MARYLAND HEIGHTS — A 2-year-old bald eagle with a nasty disposition is soaring again above the Missouri River after being nursed back to health at the World Bird Sanctuary.
The eagle was returned to the wild on Thursday after spending about a month under the care of the sanctuary in southwest St. Louis County. The 14-pound bird was let loose on property near a treatment plant for the Missouri American Water Co., near the river.
World Bird Sanctuary director Walt Crawford said the bird showed up on the grounds of the sanctuary in April with signs of toxin poisoning. Officials never determined what type of toxin the eagle got into, but were able to nurse her back to health.
“It’s probably one of the biggest females I’ve ever seen, and she’s got a nasty disposition, too,” Crawford said prior to a ceremony that culminated in the eagle’s release. “She’s a monster.”
That bit of attitude was quickly evident as the eagle flapped her wings wildly as her cage was opened. Just before she was let loose, she reached back and bit one of the handlers on the neck.
“I’m OK,” he said.
“You work with birds long enough, you’re gonna get bit,” said Crawford, who trained under famed zoologist Marlin Perkins.
Boy Scouts from Troop 950 in Florissant built three nests for eagles that will sit in various locations. One nest was recently placed at the same spot where the eagle was released in suburban St. Louis. Thirteen boys spent seven hours building the wooden nests capable of holding up to 3,000 pounds. AmerenUE donated 70-foot-tall utility poles to hoist them into the air.
“Very cool,” 14-year-old scout Eric Link said of the effort. “I think it was nice to help the bird.”
The eagle herself had no immediate use for the nest, or for the pomp and circumstance surrounding her release. As soon as she was let go, she flew away from the crowd and headed straight for the river, perhaps in search of a midday snack.
The World Bird Sanctuary has earned international acclaim for its efforts to promote conservation and its work to benefit birds, especially endangered species.
Crawford said it was surprising to see the ill eagle essentially come directly to the sanctuary’s door, but it’s happened before.
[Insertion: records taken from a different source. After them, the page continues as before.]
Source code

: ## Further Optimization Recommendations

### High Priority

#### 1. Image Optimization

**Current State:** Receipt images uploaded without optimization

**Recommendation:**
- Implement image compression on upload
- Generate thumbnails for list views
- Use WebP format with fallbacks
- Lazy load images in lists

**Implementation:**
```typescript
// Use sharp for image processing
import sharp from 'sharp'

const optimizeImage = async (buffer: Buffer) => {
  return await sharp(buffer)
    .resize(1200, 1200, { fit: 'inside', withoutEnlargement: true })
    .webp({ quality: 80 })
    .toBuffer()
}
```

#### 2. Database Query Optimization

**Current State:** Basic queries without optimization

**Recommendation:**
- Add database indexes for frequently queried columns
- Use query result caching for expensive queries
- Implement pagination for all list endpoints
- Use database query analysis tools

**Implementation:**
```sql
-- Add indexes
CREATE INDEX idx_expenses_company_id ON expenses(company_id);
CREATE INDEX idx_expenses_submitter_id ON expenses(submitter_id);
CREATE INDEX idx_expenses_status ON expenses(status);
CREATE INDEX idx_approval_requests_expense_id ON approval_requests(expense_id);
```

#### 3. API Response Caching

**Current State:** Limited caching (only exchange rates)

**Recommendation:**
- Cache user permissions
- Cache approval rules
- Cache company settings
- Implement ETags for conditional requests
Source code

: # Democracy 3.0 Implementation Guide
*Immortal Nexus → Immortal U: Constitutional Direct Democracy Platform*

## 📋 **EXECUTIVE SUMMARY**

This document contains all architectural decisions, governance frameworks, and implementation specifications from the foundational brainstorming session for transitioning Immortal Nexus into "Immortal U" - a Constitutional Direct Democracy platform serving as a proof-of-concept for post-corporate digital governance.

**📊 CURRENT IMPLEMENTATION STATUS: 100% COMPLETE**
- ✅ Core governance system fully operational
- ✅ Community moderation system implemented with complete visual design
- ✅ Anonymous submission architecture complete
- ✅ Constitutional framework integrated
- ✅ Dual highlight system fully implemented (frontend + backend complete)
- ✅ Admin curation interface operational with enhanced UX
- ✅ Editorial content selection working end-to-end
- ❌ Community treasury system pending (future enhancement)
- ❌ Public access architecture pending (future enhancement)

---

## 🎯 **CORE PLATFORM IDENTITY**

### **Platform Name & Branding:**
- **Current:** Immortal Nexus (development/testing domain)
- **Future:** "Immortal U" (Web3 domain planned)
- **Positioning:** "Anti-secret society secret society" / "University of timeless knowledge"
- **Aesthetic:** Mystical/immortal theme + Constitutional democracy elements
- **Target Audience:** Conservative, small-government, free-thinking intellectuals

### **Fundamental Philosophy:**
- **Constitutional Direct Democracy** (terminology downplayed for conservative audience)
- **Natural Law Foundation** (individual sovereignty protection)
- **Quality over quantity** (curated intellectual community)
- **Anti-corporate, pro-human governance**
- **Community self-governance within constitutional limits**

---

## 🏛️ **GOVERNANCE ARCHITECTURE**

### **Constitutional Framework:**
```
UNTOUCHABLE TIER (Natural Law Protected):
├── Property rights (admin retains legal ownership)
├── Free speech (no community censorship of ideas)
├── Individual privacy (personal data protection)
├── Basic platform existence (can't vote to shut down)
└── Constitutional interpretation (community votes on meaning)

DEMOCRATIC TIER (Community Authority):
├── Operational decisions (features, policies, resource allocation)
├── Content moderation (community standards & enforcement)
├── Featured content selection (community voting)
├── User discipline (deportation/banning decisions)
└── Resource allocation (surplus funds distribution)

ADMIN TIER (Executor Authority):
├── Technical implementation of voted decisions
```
Last year, a black vulture showed up in need of care. Two years ago, a white pelican did the same.
“I guess the word’s out that we do a good job,” Crawford joked. Of the eagle, he said, “We checked her insurance and she had it so we treated her.”
Crawford said about 200 pairs of nesting eagles now reside in Missouri — as recently in 1972 there were none here. Clearly, he said, conservation efforts are paying off.